The vending industry recognized a need for better public relations during the 1960s, when the full-line business was still very new, growing rapidly, apparently making a lot of money, and virtually unknown to the general public.

The National Automatic Merchandising Association and its state councils set out to educate the public about vending, and operators about the need for effective PR. The Illinois Automatic Merchandising Council was one of the most energetic and imaginative, organizing events like "Vending Weeks" in the state and its major cities.

Almost four decades later, IAMC has retained its commitment to communication, and it's getting results. Late in September, Chicago Sun-Times columnist Debra Pickett devoted one of her recurrent "Sunday Lunch With..." reports to the vending industry. Pickett, who is gaining an enviable reputation in journalistic circles, agreed to meet Colin Walsh of Coin-Caf© (Blue Island, IL), who chairs IAMC's Public Relations Committee, and Tom Whennen, Triple A Services (Chicago, IL), at one of Whennen's locations for lunch. Her account appeared in her paper's September 26 edition.

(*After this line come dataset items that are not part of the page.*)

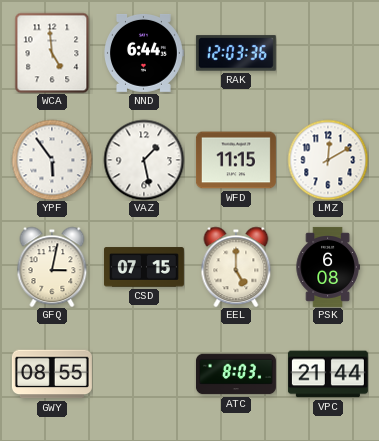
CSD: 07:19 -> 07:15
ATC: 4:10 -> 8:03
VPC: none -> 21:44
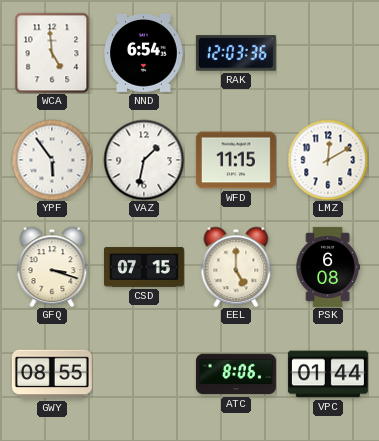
NND: 6:44 -> 6:54
VAZ: 1:28 -> 1:32
GFQ: 3:02 -> 3:18
ATC: 8:03 -> 8:06
VPC: 21:44 -> 01:44
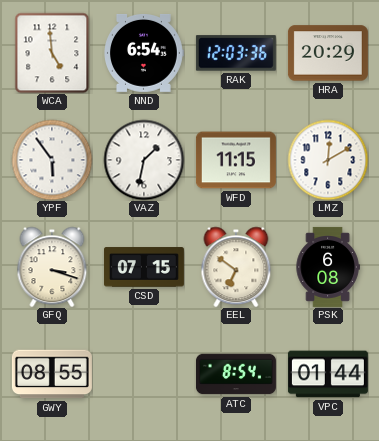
HRA: none -> 20:29
EEL: 5:00 -> 6:51
ATC: 8:06 -> 8:54
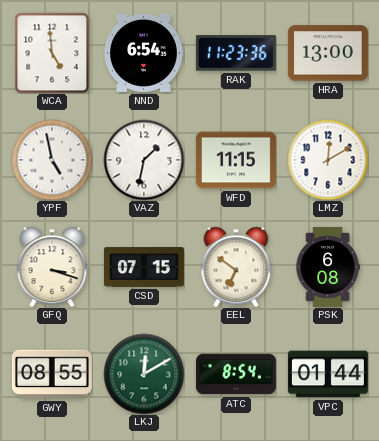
RAK: 12:03 -> 11:23
HRA: 20:29 -> 13:00
YPF: 5:54 -> 4:58
LKJ: none -> 12:10
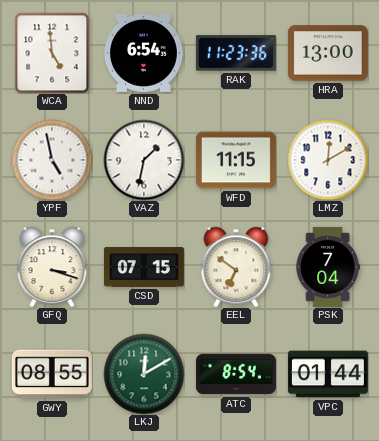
PSK: 6:08 -> 7:04
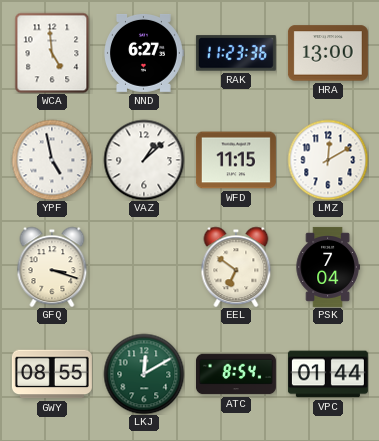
NND: 6:54 -> 6:27
VAZ: 1:32 -> 1:08
CSD: 07:15 -> none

Pickett brought with her to the meeting no preconceived notions about vending, and she is an intelligent and sympathetic interviewer. What seems to have struck her about the operators was their insight into their customers' purchasing habits, and the variety of food items available through the machines.

Of course, the conversation turned to nutrition, obesity and vending. "We're trying to get the word out that we're not the scourge of the lunchroom," Whennen told Pickett. "You know, you don't go to the snack machine and instantly become obese."

To prove that point, she reported, Whennen and Walsh invited her to "a healthy, well-balanced three-course lunch, consisting entirely of vending machine foods." Her hosts explained that most vending operators reserve 15% to 20% of the space in their machines for "healthy (or, at least, healthier) foods, but that these items account for only about 1% of their sales.

"And, they say, when a machine offers only healthy choices, sales from that machine drop by 85%," she said in her report.

In a society that values the individual's right to choose, what consumers want determines what retailers will sell. Pickett reported Whennen's summary of this truism. "I think we all have to step back and remember [that] when you go to a snack machine, we don't call it a 'healthy alternatives' machine. We call it a snack machine," he pointed out. "A lot of that decision-making process is the individual's decision to eat in moderation and lead a healthy lifestyle." Experience has shown that the items permitted under the dietary guidelines announced by Chicago's public schools are things that kids won't buy, Whennen said.

Vending operators know what their customers will buy, Pickett reported. "Both Walsh and Whennen have been in the vending machine business a long time," she explained. "And when customers - typically offices and manufacturing sites , approach them about setting up a machine or two, they can predict, with uncanny accuracy, what employees at a particular spot will buy."

The Sun-Times columnist offered a lucid summary of the challenge operators face: their net profit is very low, and prepared food is not a money-making proposition in its own right, but a component in a product offering that enables operators to sell higher-profit items like snacks and beverages. Consumers have alternatives to vending machines: if they don't like what's available, or feel it's too expensive, they can buy a case of their favorite snack at their nearby wholesale club store and bring it to work with them.

We commend IAMC for its continual proactive approach to telling the vending industry's side of the story. And, if Debra Pickett is representative of the new generation of journalists, the Third Estate is undergoing a renaissance.

The best journalism not only gives the reader a better understanding of a current issue, but also can provide the future historian with a ser ies of snapshots of an era. We think such historians will find Pickett's "Sunday Lunch" with two veteran full-line vending operators in 2004 to be of value in understanding what was going on in the first decade of the 21st century.